Kepala Kejati Sulselbar, Jan S Maringka mengatakan bahwa pihaknya akan mulai mengintensifkan kembali proses penyidikan setelah gugatang praperadilan yang diajukan oleh para tersangka ditolak.

“Penyidik telah mengagendakan pemeriksaan kembali terhadap keempat tersangka kasus korupsi dana APBD tahun 2016 pada Senin besok,” kata Jan S Maringka. Jumat 27 Oktober 2017.

Sementara untuk proses penahanan para tersangka, pihak Kejaksaan belum bisa memastikan karena semua tergantung dari proses penyelidikan.

“Proses penahanannya itu kita serahkan kepada penyidik,” kata Kepala Seksi Penerangan Hukum Kejati Sulselbar, Salahuddin.

Diketahui, empat unsur pimpinan DPRD Sulbar ditetapkan sebagi tersangka karena diduga bertanggungjawab terhadap sejumlah penyimpangan dalam proses penyusunan dan pelaksanaan APBD Sulbar tahun 2016.

Para tersangka dalam kedudukan sebagi unsur pimpinan DPRD Sulbar menyepakati besaran nilai pokok pikiran dengan nilai total anggaran RP 360 Milyar. Anggaran ini kemudian dibagi-bagi kepada pimpinan maupun anggota sebanyak Rp 45 juta per orang.

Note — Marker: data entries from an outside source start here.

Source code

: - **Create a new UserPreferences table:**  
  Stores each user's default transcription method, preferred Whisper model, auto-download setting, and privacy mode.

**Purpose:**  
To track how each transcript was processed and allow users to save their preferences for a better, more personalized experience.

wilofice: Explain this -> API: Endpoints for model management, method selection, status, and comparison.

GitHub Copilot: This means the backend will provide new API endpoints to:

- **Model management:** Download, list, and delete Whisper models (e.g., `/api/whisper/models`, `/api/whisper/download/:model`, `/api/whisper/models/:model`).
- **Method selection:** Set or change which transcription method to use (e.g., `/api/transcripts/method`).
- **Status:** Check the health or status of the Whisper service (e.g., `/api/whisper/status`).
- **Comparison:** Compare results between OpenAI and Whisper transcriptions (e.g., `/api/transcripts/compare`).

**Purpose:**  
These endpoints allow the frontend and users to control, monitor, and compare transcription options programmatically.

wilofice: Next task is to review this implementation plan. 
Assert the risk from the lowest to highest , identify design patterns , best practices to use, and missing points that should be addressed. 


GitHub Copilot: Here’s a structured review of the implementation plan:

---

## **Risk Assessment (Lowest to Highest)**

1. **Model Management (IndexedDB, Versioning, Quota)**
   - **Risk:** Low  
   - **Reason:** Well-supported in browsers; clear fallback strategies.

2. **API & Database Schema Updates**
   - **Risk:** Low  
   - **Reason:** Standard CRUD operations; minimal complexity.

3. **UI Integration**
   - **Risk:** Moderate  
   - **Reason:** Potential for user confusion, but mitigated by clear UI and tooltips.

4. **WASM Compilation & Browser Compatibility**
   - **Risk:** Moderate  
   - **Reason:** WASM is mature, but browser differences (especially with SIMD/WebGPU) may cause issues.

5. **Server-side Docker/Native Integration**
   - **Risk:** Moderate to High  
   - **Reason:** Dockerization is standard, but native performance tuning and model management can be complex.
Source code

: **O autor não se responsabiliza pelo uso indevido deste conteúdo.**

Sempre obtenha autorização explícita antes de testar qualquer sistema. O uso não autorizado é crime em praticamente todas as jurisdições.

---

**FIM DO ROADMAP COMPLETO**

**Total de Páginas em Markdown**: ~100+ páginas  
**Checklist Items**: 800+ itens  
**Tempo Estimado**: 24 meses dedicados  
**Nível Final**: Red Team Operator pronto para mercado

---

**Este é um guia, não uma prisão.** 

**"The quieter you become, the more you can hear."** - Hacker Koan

Kemudian dana tersebut terealisasi pada tahun 2016 sebesar RP 80 Milyar untuk kegiatan di PU/PR, Dinas Pendidikan dan Kebudayaan, Sekwan , serta sisanya tersebar di berbagi SKPD lain di Mamuju dan Kabupaten di Sulbar. Sementara ada anggaran yang terealisasi tahun 2017.

“Para tersangka ini sengaja melawan hukum dengan memasukkan pokok pokok pikiran seolah-olah sebagai aspirasi masyarakat dalam APBD 2016 tanpa melalui prosedur. Seperti prosedur yang tidak diikuti adalah keberadaan Permendagri nomor 52 tahun 2016 tentang pedoman anggaran pendapatan belanja negara daerah,” jelas Kajati Sulselbar, Jan S Maringka.

[divider sc_id=”sc180460993647″]divider-3[/divider]

[team layout=”4″ staff=”1694″ sc_id=”sc776290739441″]

 

 

Did you find apk for android? You can find new Free Android Games and apps.